- _Exercise a_
Reproduce the passage of the contact.py issue below, starting with "Closed DaniBodor closed" and going on through "and 1-4 pairs.".

- _Excerpt to read_
□ □ □ □ □ □ □
Closed DaniBodor closed 1 month ago
temporary code of features/contact.py, including the adjacency matrix that was created in PR #368 (at commit 835d407), that will not be used there. There is also a test (test_intra_partners.py) present at this point that can be reused
NB: It was not yet implemented there yet for electrostatic, and not taking into account difference between 1-3 and 1-4 pairs.
from typing import List
import logging
import warnings
import numpy as np
from scipy.spatial import distance_matrix
from deeprankcore.molstruct.atom import Atom
from deeprankcore.utils.graph import Graph
from deeprankcore.molstruct.pair import ResidueContact, AtomicContact
from deeprankcore.domain import edgestorage as Efeat
from deeprankcore.utils.parsing import atomic_forcefield
from deeprankcore.domain import MAX_COVALENT_DISTANCE
import numpy.typing as npt
_log = logging.getLogger(__name__)
□ □ □ □ □ □ □
- _Data supplied_
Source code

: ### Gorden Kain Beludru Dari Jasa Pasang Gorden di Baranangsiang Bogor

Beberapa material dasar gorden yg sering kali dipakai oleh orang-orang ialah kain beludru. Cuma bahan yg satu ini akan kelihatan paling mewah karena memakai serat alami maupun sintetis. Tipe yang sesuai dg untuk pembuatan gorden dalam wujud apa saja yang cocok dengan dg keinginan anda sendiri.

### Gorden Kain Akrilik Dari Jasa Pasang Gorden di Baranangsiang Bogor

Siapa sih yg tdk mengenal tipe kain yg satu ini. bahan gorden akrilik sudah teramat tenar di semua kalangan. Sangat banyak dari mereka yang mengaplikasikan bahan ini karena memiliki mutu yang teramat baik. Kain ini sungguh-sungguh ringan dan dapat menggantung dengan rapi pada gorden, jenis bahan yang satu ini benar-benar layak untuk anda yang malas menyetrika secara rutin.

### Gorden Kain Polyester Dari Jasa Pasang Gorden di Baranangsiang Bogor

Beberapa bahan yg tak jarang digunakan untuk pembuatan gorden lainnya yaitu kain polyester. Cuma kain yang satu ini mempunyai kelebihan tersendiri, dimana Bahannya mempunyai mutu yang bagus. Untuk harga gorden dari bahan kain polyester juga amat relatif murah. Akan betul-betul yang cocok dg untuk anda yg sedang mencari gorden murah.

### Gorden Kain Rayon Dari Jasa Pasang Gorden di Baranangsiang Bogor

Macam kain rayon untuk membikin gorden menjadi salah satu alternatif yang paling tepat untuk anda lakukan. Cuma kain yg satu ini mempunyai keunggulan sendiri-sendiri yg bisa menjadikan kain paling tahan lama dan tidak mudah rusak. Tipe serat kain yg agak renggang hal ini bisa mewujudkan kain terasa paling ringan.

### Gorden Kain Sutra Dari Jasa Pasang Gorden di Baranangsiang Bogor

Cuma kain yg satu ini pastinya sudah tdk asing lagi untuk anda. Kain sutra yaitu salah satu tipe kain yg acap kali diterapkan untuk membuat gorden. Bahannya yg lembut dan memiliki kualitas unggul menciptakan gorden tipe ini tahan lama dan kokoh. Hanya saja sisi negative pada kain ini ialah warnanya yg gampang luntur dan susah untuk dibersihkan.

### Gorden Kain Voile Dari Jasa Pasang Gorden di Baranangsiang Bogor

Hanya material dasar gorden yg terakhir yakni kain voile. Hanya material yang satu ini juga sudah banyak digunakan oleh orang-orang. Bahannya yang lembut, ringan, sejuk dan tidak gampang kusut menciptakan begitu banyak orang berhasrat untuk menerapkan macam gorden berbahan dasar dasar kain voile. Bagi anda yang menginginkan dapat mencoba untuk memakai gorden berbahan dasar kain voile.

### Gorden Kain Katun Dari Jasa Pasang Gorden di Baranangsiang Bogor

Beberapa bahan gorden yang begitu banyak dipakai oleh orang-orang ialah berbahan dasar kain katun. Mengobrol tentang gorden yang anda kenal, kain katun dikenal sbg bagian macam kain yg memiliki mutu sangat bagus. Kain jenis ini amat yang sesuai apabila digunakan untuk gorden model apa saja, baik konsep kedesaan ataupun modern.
□ □ □ □ □ □ □
- _Exercise b_
From the records above, write out the lines starting with the line with "### Gorden Kain Akrilik" and going on through the line with "### Gorden Kain Sutra".

- _Written solution a_
Closed DaniBodor closed 1 month ago
temporary code of features/contact.py, including the adjacency matrix that was created in PR #368 (at commit 835d407), that will not be used there. There is also a test (test_intra_partners.py) present at this point that can be reused
NB: It was not yet implemented there yet for electrostatic, and not taking into account difference between 1-3 and 1-4 pairs.

- _Written solution b_
### Gorden Kain Akrilik Dari Jasa Pasang Gorden di Baranangsiang Bogor

Siapa sih yg tdk mengenal tipe kain yg satu ini. bahan gorden akrilik sudah teramat tenar di semua kalangan. Sangat banyak dari mereka yang mengaplikasikan bahan ini karena memiliki mutu yang teramat baik. Kain ini sungguh-sungguh ringan dan dapat menggantung dengan rapi pada gorden, jenis bahan yang satu ini benar-benar layak untuk anda yang malas menyetrika secara rutin.

### Gorden Kain Polyester Dari Jasa Pasang Gorden di Baranangsiang Bogor

Beberapa bahan yg tak jarang digunakan untuk pembuatan gorden lainnya yaitu kain polyester. Cuma kain yang satu ini mempunyai kelebihan tersendiri, dimana Bahannya mempunyai mutu yang bagus. Untuk harga gorden dari bahan kain polyester juga amat relatif murah. Akan betul-betul yang cocok dg untuk anda yg sedang mencari gorden murah.

### Gorden Kain Rayon Dari Jasa Pasang Gorden di Baranangsiang Bogor

Macam kain rayon untuk membikin gorden menjadi salah satu alternatif yang paling tepat untuk anda lakukan. Cuma kain yg satu ini mempunyai keunggulan sendiri-sendiri yg bisa menjadikan kain paling tahan lama dan tidak mudah rusak. Tipe serat kain yg agak renggang hal ini bisa mewujudkan kain terasa paling ringan.

### Gorden Kain Sutra Dari Jasa Pasang Gorden di Baranangsiang Bogor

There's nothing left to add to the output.